In this lesson, we will look at data and the databases in which you might be storing all your lovely data. Many sources (Franklin, 1992) consider 80% of all data to have a spatial component. This makes almost everyone's data a potential geographic resource (this is good news if you need to grow your empire at work or you just want some job security). However, in many cases, saying that a dataset has a geographic component just means that there is an address for each item of data; to treat this data as spatial will require the use of a geocoder which can convert an address to a spatial location. This is beyond the scope of this lesson, but a quick Google Search will give you plenty of starting points.
The first, and in many ways most important, element in GIS data handling is: what format is your data available in, and what format would you really like it to be in? Once you have managed to coerce the data into a useful format, you need to store it somewhere. You could leave it in a file on your hard disk, but that can become slow, it's messy if you need to share the data, and some of those files can be huge. So it's probably better if you find a server (somewhere central) and put all of your data into a database living on the server. How you go about choosing that database is what we'll consider in the second half of this lesson. When considering database choices, another key concern relates to whether or not you can pull your data back out. Many organizations have found themselves paying millions of dollars a year in license fees as they are stuck with an expensive database that is effectively holding their data hostage.
Finally, we will end the lesson with a look at some interesting datasets from a wide range of sources. In each case, we'll look at the data itself and its metadata, and explore how you could make use of it.
Can you bring your data into the GIS?
Once you have selected the dataset that you need for your project, the most pressing need is to import this data into your GIS. There are two main problems in this situation. The first relates to what format your data is in, and which formats your GIS can handle. For many years, the lingua franca of the vector GIS world has been the Esri shapefile - in large part due to the fact that Esri published the specification online for all to read and implement. This has led to many implementations, both proprietary and open source, which are widely used in GIS tools today. For the raster GIS world, there is less agreement as to which should be the favorite format. One good choice is the GeoTiff which is a public domain standard that describes how to include georeferencing data in the image file's metadata. For more complex earth science data, a popular choice is the netCDF format, which allows for compression of the data.
If you are stuck with a dataset in a format your GIS can not import, I can highly recommend the open source suite of tools GDAL/OGR that provides conversion utilities to read in and write out a wide variety of raster (GDAL) and vector (OGR) formats.

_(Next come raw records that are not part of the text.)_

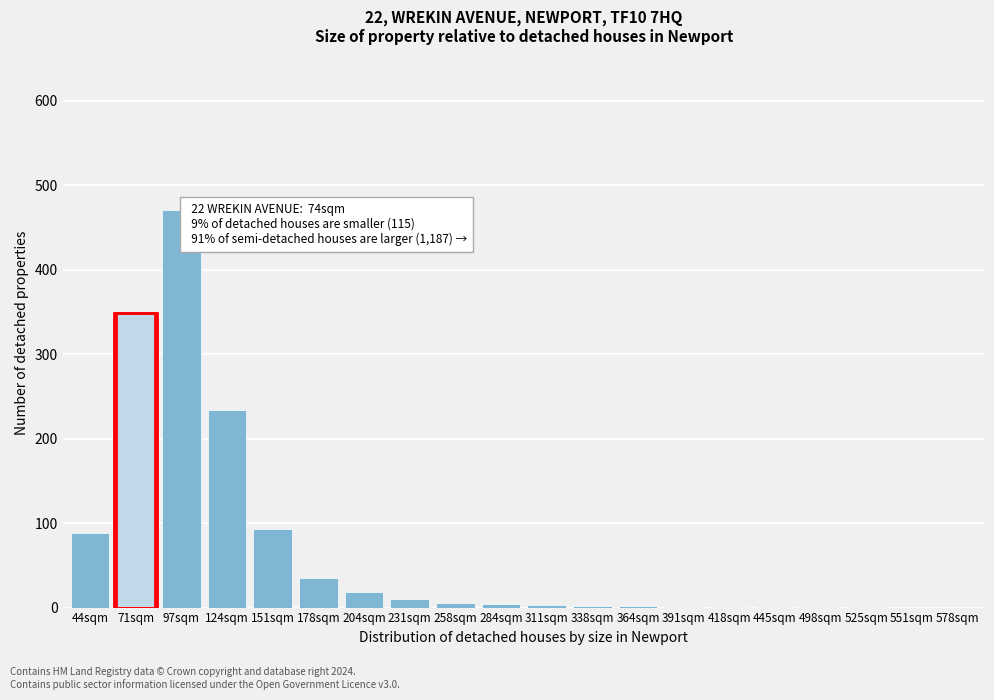

What is the greatest value displayed?

471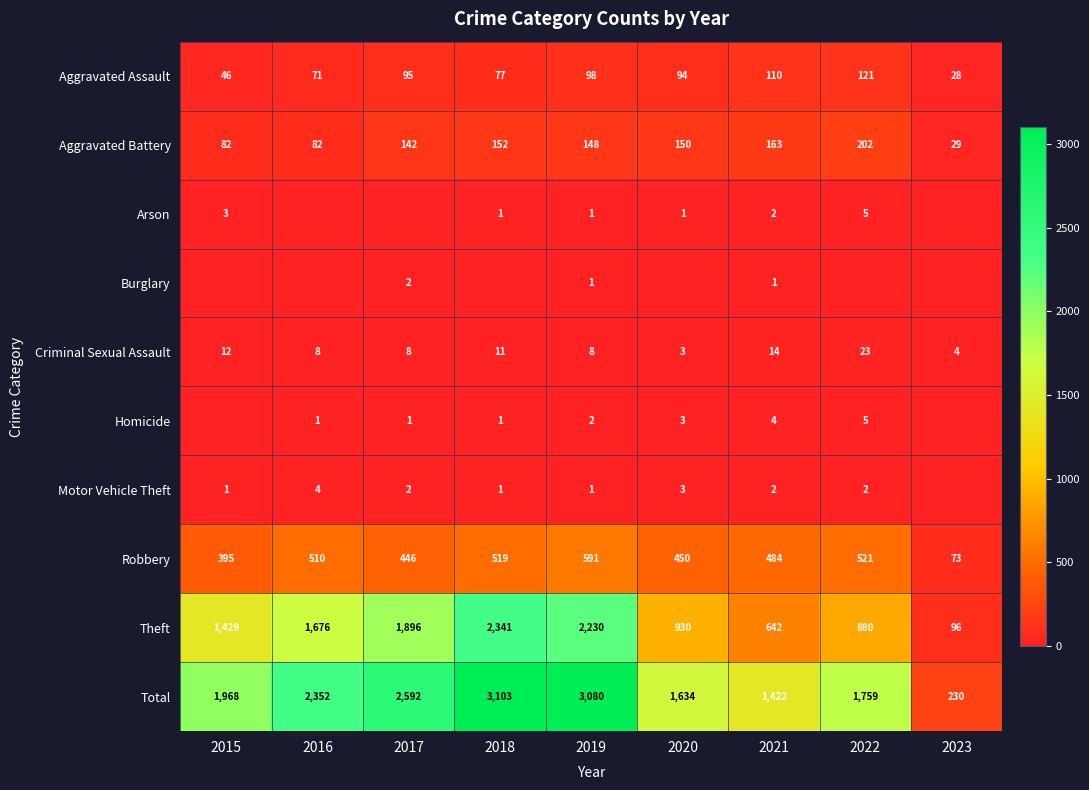

What is the sum of the Motor Vehicle Theft values at 2021 and 2017?

4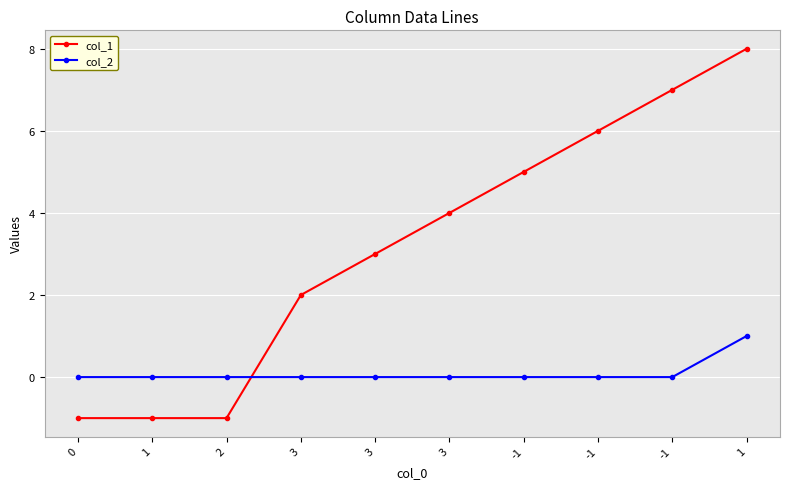

How many intersections are there between col_2 and col_1?

1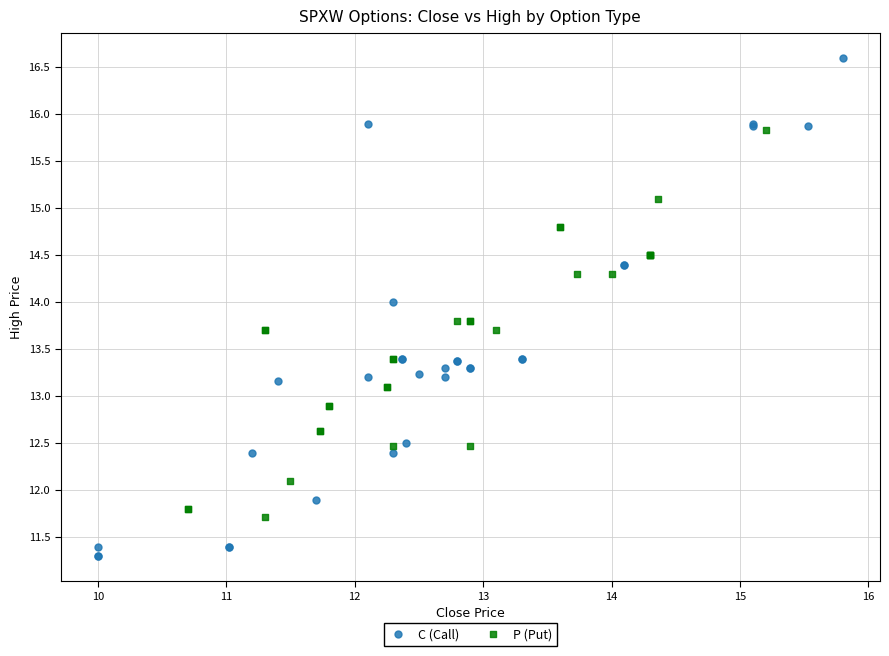

Which series contains the highest Y value?

C (Call)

Another common problem in loading data is the need to know what projection and coordinate system corresponds to your dataset. While logically one might think that nobody would ever create a dataset without producing matching metadata, by now you know that this is all too common. This problem is becoming worse. As creating geographic data becomes easier (by so-called "neogeographers"), more and more data is turning up as just a text file or a shapefile with no projection. As a well trained geographer, you'd never make that mistake, but if you get stuck with a dataset with no projection information, you will probably want to visit spatialreference.org which provides a searchable list of projections, and for each projection provides 14 different formats to describe the projection.
Can you pull your data out of the GIS?
Simply put, if you can't get your data back out of a database, then you have to keep using that database even if there are better and/or cheaper options available, as the cost of recreating your data outweighs the benefits of switching. As an example, this problem has cost the US taxpayer up to $25 million just at the US Air Force Academy. There is no telling how much this sort of vendor lock-in is costing in the broader industry.
The moral of this story is to always plan ahead and make sure you have a clear exit strategy before importing your precious data into any database. If the database doesn't implement open standards and allow you to easily export (all of) your data, then there needs to be a really compelling reason to implement your system with it.
Franklin, C., 1992. An introduction to geographic information systems: linking maps to databases. Database 15 (2), 12-21.